He had asked that question before; but Carlos had contrived, with tact and gentleness, to evade the answer. Up to this hour he had not dared to tell his father the truth upon this important subject. Besides the terrible risk that in some moment of fear or forgetfulness the prior or his agents might draw an incautious word from the old man's lips, there was a haunting dread of listeners at key-holes, or secret apertures, quite natural in one who knew the customs of the Holy Office. But now he bent down close to the dying man, and spoke to him in a long earnest whisper.

"Thank God," murmured Don Juan. "I would have no earthly wish unsatisfied now--if only you were safe. But still," he added, "it seemeth somewhat hard to me that Juan should have all, and you nothing."

"I nothing!" Carlos exclaimed; and had not the room been in darkness his father would have seen that his eye kindled, and his whole countenance lighted up. "My father, mine has been the best lot, even for earth. Were it to do again, I would not change the last two years for the deepest love, the brightest hope, the fairest joy life has to offer. For the Lord himself has been the portion of my cup, my inheritance in the land of the living."

After a silence, he continued, "Moreover, and beside all, I have thee, my father. Therefore to me it is a joy to think that my beloved brother has also something precious. How he loved her! But the strangest thing of all, as I ponder over it now, is the fulfilment of our childhood's dream. And in me, the weak one who deserved nothing, not in Juan the hero who deserved everything. It is the lame who has taken the prey. It is the weak and timid Carlos who has found our father."

"Weak--timid?" said Don Juan, with an incredulous smile. "I marvel who ever joined such words with the name of my heroic son. Carlos, have we any wine?"

"Abundance, my father," answered Carlos, who carefully treasured for his father's use all that was furnished for both of them. Having given him a little, he asked, "Do you feel pain to-night!"

"No--no pain.

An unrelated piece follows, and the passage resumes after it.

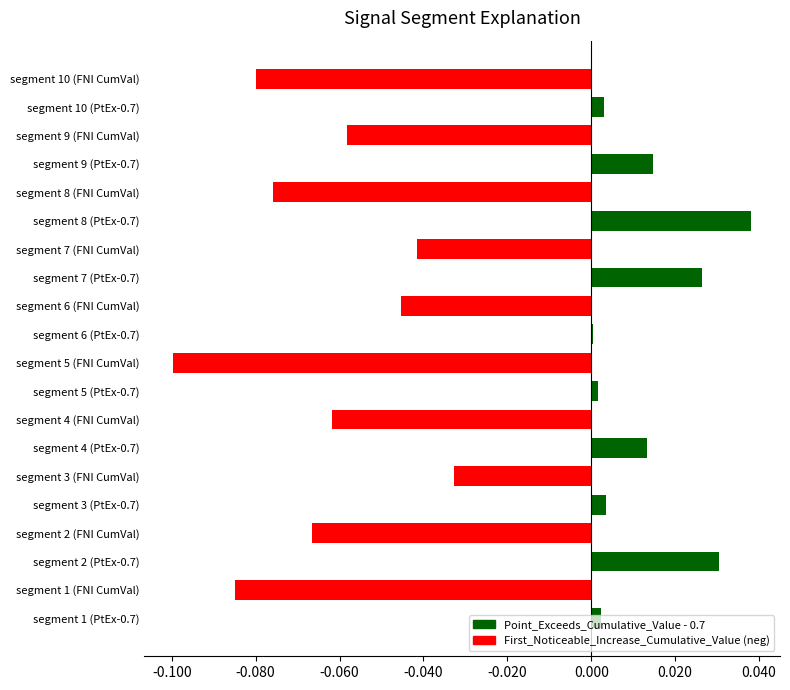

The chart shows a value of -0.1 at segment 6 (FNI CumVal). True or false?

False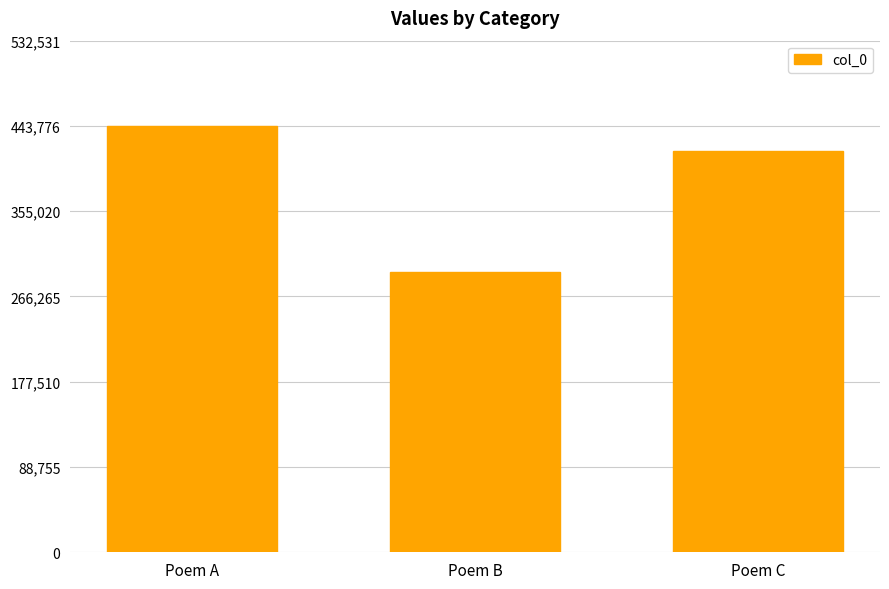

How many bars are there in total?

3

Only weary; always weary."

"I think my beloved father will soon be where the weary are at rest"--"and where the wicked cease from troubling," he added mentally, not aloud.

He would fain have dropped the conversation then, fearing to exhaust his father's strength. But the sick man's restlessness was soothed by his talk. Ere long he questioned, "Is it not near Christmas now?"

Well did Carlos know that it was; and keenly did he dread the return of the season which ought to bring "peace upon earth." For it would certainly bring the prisoners a visit; and almost certainly there would be the offer of special privileges to the penitent, perhaps sacramental consolation, perhaps permission to hear mass. He shuddered to think what a refusal to avail himself of these indulgences might entail. And once and again did he breathe the fervent prayer, that whatever came upon him, neither violence, insult, nor reproach might be allowed to touch his father.